#### PROBLEM TO WORK ON:
Please quote every line of the material below verbatim, with nothing changed or left out.

= = =

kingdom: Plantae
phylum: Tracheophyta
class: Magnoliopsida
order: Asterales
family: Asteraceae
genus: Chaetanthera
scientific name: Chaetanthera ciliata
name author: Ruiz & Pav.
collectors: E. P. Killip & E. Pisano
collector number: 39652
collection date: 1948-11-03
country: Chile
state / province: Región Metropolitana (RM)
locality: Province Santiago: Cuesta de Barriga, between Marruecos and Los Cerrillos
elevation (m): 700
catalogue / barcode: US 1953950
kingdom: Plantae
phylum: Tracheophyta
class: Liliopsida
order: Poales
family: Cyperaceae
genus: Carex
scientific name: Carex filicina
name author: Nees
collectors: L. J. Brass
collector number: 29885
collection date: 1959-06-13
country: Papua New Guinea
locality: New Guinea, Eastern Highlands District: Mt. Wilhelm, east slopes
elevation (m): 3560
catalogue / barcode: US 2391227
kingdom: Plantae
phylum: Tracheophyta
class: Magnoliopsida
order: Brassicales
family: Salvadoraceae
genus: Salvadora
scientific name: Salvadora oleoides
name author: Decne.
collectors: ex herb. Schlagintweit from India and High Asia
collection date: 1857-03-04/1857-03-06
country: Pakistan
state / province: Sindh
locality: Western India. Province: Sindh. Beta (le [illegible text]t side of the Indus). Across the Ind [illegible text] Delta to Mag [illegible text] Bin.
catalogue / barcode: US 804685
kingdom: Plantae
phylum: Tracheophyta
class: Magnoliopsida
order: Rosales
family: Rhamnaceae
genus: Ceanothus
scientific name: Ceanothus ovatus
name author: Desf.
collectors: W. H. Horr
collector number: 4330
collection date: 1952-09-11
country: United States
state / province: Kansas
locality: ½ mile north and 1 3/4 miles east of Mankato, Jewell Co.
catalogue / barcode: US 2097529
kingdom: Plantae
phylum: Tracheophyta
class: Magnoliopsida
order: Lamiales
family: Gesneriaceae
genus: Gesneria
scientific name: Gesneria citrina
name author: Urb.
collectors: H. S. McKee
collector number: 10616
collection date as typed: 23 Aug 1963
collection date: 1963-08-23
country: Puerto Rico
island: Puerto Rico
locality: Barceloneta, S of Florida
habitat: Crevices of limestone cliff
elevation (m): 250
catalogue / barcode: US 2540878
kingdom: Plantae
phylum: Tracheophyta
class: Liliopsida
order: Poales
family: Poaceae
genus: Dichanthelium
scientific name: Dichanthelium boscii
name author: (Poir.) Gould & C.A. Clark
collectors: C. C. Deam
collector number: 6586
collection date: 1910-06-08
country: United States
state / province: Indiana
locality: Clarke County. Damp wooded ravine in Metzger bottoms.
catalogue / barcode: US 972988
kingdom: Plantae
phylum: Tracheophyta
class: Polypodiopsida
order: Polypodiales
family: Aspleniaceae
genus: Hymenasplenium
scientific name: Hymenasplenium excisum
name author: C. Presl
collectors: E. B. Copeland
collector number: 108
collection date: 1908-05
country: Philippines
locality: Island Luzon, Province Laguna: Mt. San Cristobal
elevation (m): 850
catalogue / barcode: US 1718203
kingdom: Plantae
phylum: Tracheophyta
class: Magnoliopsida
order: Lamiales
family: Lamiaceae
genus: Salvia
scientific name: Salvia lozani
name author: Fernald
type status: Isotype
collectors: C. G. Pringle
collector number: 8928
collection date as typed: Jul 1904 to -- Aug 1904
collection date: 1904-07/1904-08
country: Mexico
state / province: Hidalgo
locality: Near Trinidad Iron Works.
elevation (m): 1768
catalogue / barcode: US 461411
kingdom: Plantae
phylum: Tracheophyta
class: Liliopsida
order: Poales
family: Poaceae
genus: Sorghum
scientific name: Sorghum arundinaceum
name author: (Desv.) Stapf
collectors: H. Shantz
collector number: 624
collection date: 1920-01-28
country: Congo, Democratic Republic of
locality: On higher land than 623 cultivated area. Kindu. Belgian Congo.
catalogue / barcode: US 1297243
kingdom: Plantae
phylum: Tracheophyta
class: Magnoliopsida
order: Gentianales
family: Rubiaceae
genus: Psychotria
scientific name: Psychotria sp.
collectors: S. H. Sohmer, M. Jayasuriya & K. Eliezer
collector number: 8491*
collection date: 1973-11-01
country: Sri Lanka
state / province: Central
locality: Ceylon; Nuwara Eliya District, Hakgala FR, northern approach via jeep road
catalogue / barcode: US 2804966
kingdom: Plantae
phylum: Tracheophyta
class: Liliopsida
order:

= = =

#### ANSWER TO THE PROBLEM:
kingdom: Plantae
phylum: Tracheophyta
class: Magnoliopsida
order: Asterales
family: Asteraceae
genus: Chaetanthera
scientific name: Chaetanthera ciliata
name author: Ruiz & Pav.
collectors: E. P. Killip & E. Pisano
collector number: 39652
collection date: 1948-11-03
country: Chile
state / province: Región Metropolitana (RM)
locality: Province Santiago: Cuesta de Barriga, between Marruecos and Los Cerrillos
elevation (m): 700
catalogue / barcode: US 1953950
kingdom: Plantae
phylum: Tracheophyta
class: Liliopsida
order: Poales
family: Cyperaceae
genus: Carex
scientific name: Carex filicina
name author: Nees
collectors: L. J. Brass
collector number: 29885
collection date: 1959-06-13
country: Papua New Guinea
locality: New Guinea, Eastern Highlands District: Mt. Wilhelm, east slopes
elevation (m): 3560
catalogue / barcode: US 2391227
kingdom: Plantae
phylum: Tracheophyta
class: Magnoliopsida
order: Brassicales
family: Salvadoraceae
genus: Salvadora
scientific name: Salvadora oleoides
name author: Decne.
collectors: ex herb. Schlagintweit from India and High Asia
collection date: 1857-03-04/1857-03-06
country: Pakistan
state / province: Sindh
locality: Western India. Province: Sindh. Beta (le [illegible text]t side of the Indus). Across the Ind [illegible text] Delta to Mag [illegible text] Bin.
catalogue / barcode: US 804685
kingdom: Plantae
phylum: Tracheophyta
class: Magnoliopsida
order: Rosales
family: Rhamnaceae
genus: Ceanothus
scientific name: Ceanothus ovatus
name author: Desf.
collectors: W. H. Horr
collector number: 4330
collection date: 1952-09-11
country: United States
state / province: Kansas
locality: ½ mile north and 1 3/4 miles east of Mankato, Jewell Co.
catalogue / barcode: US 2097529
kingdom: Plantae
phylum: Tracheophyta
class: Magnoliopsida
order: Lamiales
family: Gesneriaceae
genus: Gesneria
scientific name: Gesneria citrina
name author: Urb.
collectors: H. S. McKee
collector number: 10616
collection date as typed: 23 Aug 1963
collection date: 1963-08-23
country: Puerto Rico
island: Puerto Rico
locality: Barceloneta, S of Florida
habitat: Crevices of limestone cliff
elevation (m): 250
catalogue / barcode: US 2540878
kingdom: Plantae
phylum: Tracheophyta
class: Liliopsida
order: Poales
family: Poaceae
genus: Dichanthelium
scientific name: Dichanthelium boscii
name author: (Poir.) Gould & C.A. Clark
collectors: C. C. Deam
collector number: 6586
collection date: 1910-06-08
country: United States
state / province: Indiana
locality: Clarke County. Damp wooded ravine in Metzger bottoms.
catalogue / barcode: US 972988
kingdom: Plantae
phylum: Tracheophyta
class: Polypodiopsida
order: Polypodiales
family: Aspleniaceae
genus: Hymenasplenium
scientific name: Hymenasplenium excisum
name author: C. Presl
collectors: E. B. Copeland
collector number: 108
collection date: 1908-05
country: Philippines
locality: Island Luzon, Province Laguna: Mt. San Cristobal
elevation (m): 850
catalogue / barcode: US 1718203
kingdom: Plantae
phylum: Tracheophyta
class: Magnoliopsida
order: Lamiales
family: Lamiaceae
genus: Salvia
scientific name: Salvia lozani
name author: Fernald
type status: Isotype
collectors: C. G. Pringle
collector number: 8928
collection date as typed: Jul 1904 to -- Aug 1904
collection date: 1904-07/1904-08
country: Mexico
state / province: Hidalgo
locality: Near Trinidad Iron Works.
elevation (m): 1768
catalogue / barcode: US 461411
kingdom: Plantae
phylum: Tracheophyta
class: Liliopsida
order: Poales
family: Poaceae
genus: Sorghum
scientific name: Sorghum arundinaceum
name author: (Desv.) Stapf
collectors: H. Shantz
collector number: 624
collection date: 1920-01-28
country: Congo, Democratic Republic of
locality: On higher land than 623 cultivated area. Kindu. Belgian Congo.
catalogue / barcode: US 1297243
kingdom: Plantae
phylum: Tracheophyta
class: Magnoliopsida
order: Gentianales
family: Rubiaceae
genus: Psychotria
scientific name: Psychotria sp.
collectors: S. H. Sohmer, M. Jayasuriya & K. Eliezer
collector number: 8491*
collection date: 1973-11-01
country: Sri Lanka
state / province: Central
locality: Ceylon; Nuwara Eliya District, Hakgala FR, northern approach via jeep road
catalogue / barcode: US 2804966
kingdom: Plantae
phylum: Tracheophyta
class: Liliopsida
order:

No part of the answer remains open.